> BLOCO DE TEXTO:
******************************

Daniel Innerarity: “Estamos a prestar uma grande atenção aos provocadores”

Texto de Emanuel Carneiro | Fotos de Artur Machado/Global Imagens

Fala de forma suave, mas assertiva. Apesar de torrencial, o discurso surge claro, transparente. Afinal, as ideias são, mais do que nunca, armas para enfrentar um Mundo cuja complexidade só tende a intensificar-se.

O filósofo e ensaísta basco Daniel Innerarity, nascido em Bilbau, Espanha, em 1959, é um intelectual humanista, condição sob a qual lhe foi recentemente atribuído o Prémio Eulalio Ferrer. É mais um galardão no percurso deste professor universitário, que sucede a personalidades como Fernando Savater, Mario Vargas Llosa, Edgar Morin e Octavio Paz, entre outros, na lista de vencedores.

Catedrático de Filosofia Política, Innerarity é investigador na Fundação Basca da Ciência, diretor do Instituto de Governação Democrática e docente convidado do Instituto Europeu de Florença. É um especialista internacionalmente reconhecido no âmbito da teoria da democracia e governo das sociedades complexas.

A obra mais recente é “Política para perplejos”, deste ano. Daniel Innerarity esteve no Porto para participar no quinto encontro diocesano, ao abrigo do qual debateu o tema “Desamordaçar o futuro – os cristãos no mundo contemporâneo”. Depois de o escutar, percebe-se melhor por que é que a revista francesa “Le Nouvel Observateur” o considerou um dos 25 pensadores mais influentes a nível mundial.

Se fosse um eleitor brasileiro, em quem votaria nas eleições presidenciais: Jair Bolsonaro ou Fernando Haddad?
No que representa o mal menor para a democracia. Neste momento, creio que o melhor é evitar a deriva para a Extrema-Direita, mais do que qualquer outra coisa. Portanto, tentaria evitar que Jair Bolsonaro fosse eleito.

Como é que um discurso como o de Bolsonaro resulta junto de extratos da população que muitas vezes são visados negativamente por esse mesmo discurso?
Há uma explicação que não se cinge apenas ao Brasil, mas que é geral – estamos a prestar uma grande atenção aos provocadores, aos de discurso politicamente incorreto. Aliás, mais do que politicamente incorreto, é feito para provocar verdadeiramente. Isto é parte da explicação do fenómeno. A outra é que são personagens políticas que questionam e exploram bem a deceção das pessoas, a raiva delas. Esse discurso não tem nada a ver com soluções para resolver os problemas que causaram essa raiva.

Julga que, pelo menos no continente americano, a eleição de Donald Trump como presidente dos Estados Unidos serviu como inspiração para o recrudescimento dos populismos?
A eleição de Trump explica-se pela confluência de vários fatores. Um tem a ver com uma certa orfandade de um setor relativamente amplo da sociedade norte-americana que se sentiu fora de jogo num novo contexto. Passou de uma sociedade branca com minorias para uma sociedade de minorias. Parte da população, a branca, sentiu-se desclassificada. Também há o fator da crise económica e a sua repercussão no capitalismo industrial. As pessoas aperceberam-se de que podiam ser afetadas profissionalmente se o complexo económico que implica os benefícios da grande indústria fosse colocado em risco. Outro aspeto que contribuiu para a vitória inesperada de Trump foi a falta de um bom diagnóstico por parte das elites políticas para o que se estava a passar. E essa ignorância não se verifica apenas nos Estados Unidos da América…

Ainda assim, a ascensão da Extrema-Direita e de alguns populismos na Europa têm uma génese diferente.

******************************

> DADOS FORNECIDOS:
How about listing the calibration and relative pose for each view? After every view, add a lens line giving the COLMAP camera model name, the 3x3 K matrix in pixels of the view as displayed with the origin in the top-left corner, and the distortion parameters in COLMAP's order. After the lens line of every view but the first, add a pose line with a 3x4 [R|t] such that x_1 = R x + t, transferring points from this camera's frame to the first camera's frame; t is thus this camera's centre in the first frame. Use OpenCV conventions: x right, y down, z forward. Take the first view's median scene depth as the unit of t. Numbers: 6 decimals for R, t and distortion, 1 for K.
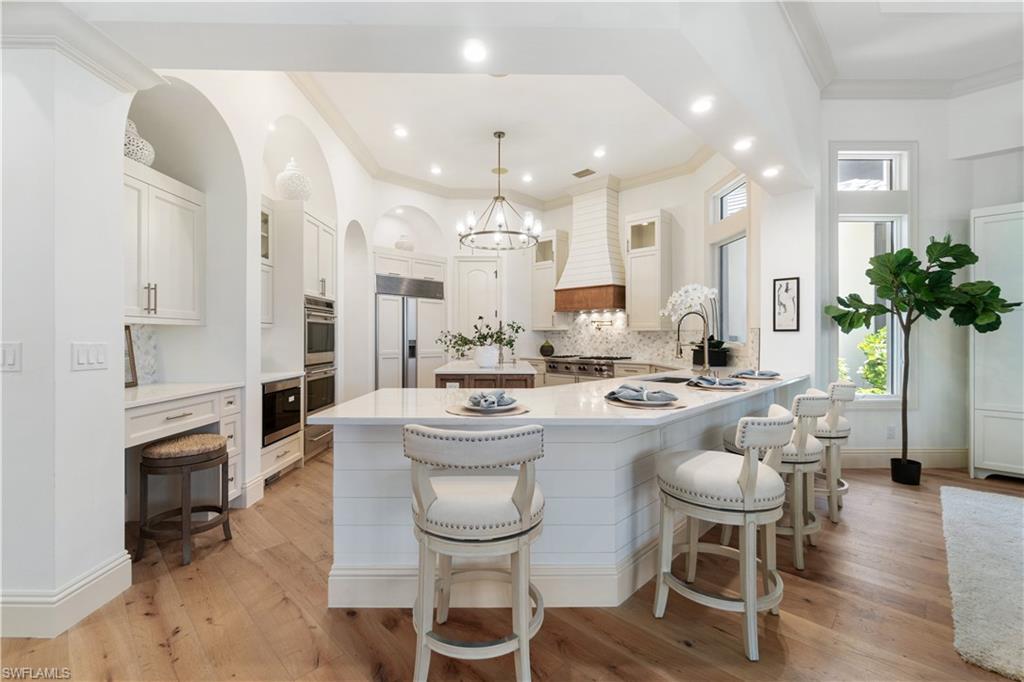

******************************

> PROBLEMAS A RESOLVER:
A: Transcreva, por favor, da entrevista a Daniel Innerarity tudo o que vai desde "No que representa" até "Bolsonaro fosse eleito.".
B: Segundo a entrevista a Daniel Innerarity, que prémio lhe foi recentemente atribuído?

> RESULTADOS ESPERADOS:
A:
No que representa o mal menor para a democracia. Neste momento, creio que o melhor é evitar a deriva para a Extrema-Direita, mais do que qualquer outra coisa. Portanto, tentaria evitar que Jair Bolsonaro fosse eleito.

B: O Prémio Eulalio Ferrer.